(Crónica de um homem queer a caminho dos 50 anos)
Lembrar-se-á o leitor das minhas fortes convicções. Tenho várias. Algumas considero inabaláveis. Tal como a minha forte crença ou convicção de que não fui feito para amar. Não tenho jeito ou, pelo menos, convenci-me disso.
Mas a vida consegue trocar-nos as voltas e fazer cair, como um castelo de cartas, as certezas absolutas. E, de um momento para o outro, dei por mim aberto a poder amar. Curiosa a vida…
Ainda assim, com grandes mudanças vêm grandes surpresas. Sim, este homem queer a caminho dos 50 anos, conheceu alguém e, não querendo mentir, talvez me tenha apaixonado ou, pelo menos, deixado encantar. É maravilhoso e, como quase tudo na vida de um homem gay, é um enorme desafio. Pois, à medida que se faz caminho, há que ter atenção ao processo de cura em curso, tentar não repetir erros do passado.

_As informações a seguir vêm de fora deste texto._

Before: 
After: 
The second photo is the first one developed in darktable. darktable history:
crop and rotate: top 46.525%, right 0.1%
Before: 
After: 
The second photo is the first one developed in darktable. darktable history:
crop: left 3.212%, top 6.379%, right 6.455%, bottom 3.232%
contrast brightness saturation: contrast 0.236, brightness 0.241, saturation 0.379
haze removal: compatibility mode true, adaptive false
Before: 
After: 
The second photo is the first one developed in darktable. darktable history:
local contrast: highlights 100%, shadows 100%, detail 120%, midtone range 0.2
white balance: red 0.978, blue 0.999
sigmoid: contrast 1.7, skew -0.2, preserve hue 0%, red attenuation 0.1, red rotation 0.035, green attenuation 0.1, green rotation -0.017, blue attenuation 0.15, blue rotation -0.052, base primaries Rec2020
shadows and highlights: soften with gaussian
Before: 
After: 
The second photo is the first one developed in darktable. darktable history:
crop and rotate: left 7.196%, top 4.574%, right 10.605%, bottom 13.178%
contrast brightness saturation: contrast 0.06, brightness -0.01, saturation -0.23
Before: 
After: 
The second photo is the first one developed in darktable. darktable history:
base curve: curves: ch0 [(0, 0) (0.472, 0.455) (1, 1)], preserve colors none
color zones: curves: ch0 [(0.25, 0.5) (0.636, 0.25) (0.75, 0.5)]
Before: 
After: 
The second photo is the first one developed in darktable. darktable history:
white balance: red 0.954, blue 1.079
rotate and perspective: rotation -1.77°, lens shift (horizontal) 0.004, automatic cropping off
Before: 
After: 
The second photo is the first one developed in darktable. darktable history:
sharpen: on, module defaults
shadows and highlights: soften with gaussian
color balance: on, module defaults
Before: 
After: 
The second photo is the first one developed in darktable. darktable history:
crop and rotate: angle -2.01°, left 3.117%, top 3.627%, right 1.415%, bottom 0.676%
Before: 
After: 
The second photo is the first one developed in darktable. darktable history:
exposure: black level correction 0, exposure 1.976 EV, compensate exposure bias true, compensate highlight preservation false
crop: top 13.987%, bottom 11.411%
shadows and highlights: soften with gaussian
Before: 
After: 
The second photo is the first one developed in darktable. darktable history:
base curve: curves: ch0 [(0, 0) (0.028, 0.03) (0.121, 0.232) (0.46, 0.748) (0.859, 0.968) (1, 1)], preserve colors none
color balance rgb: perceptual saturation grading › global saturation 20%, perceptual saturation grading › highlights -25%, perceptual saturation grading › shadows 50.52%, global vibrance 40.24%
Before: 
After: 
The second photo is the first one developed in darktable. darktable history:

Talvez já tenha dito nalguma das minhas crónicas, mas estou separado há muitos anos. Mais do que aqueles que o pudor me permite revelar. Foi uma relação conturbada. Atirei-me de cabeça – tendo já 30 anos , mas completamente impreparado – e, tendo tudo para correr mal, correu. Não há guias ou manuais que ensinem um homem a amar outro homem. Como tal, cometi todos os erros que podia ter cometido. Quando um dia, num acto de desespero ou sobrevivência, decidi acabar tudo, pois não aguentava mais, o meu mundo não ficou melhor. Para agravar, ao fim de pouco tempo do término, descobri ser seropositivo – mais uma lição, mais uma situação que a vida me obrigou a desconstruir e integrar na minha vivência. Foi uma relação que, aos poucos, dia a dia e silenciosamente, me foi matando. Costumo dizer que me destruiu e quebrou, por dentro e por fora. O que guardo de tudo isto? Não serão, certamente, saudades. Também já não guardo zanga ou revolta. Morri e ressuscitei um sem número de vezes. A única coisa que guardo de bom foi que do sofrimento nasceu um homem forte, resiliente e desconstruído.
Não há guias ou manuais que ensinem um homem a amar outro homem. Como tal, cometi todos os erros que podia ter cometido.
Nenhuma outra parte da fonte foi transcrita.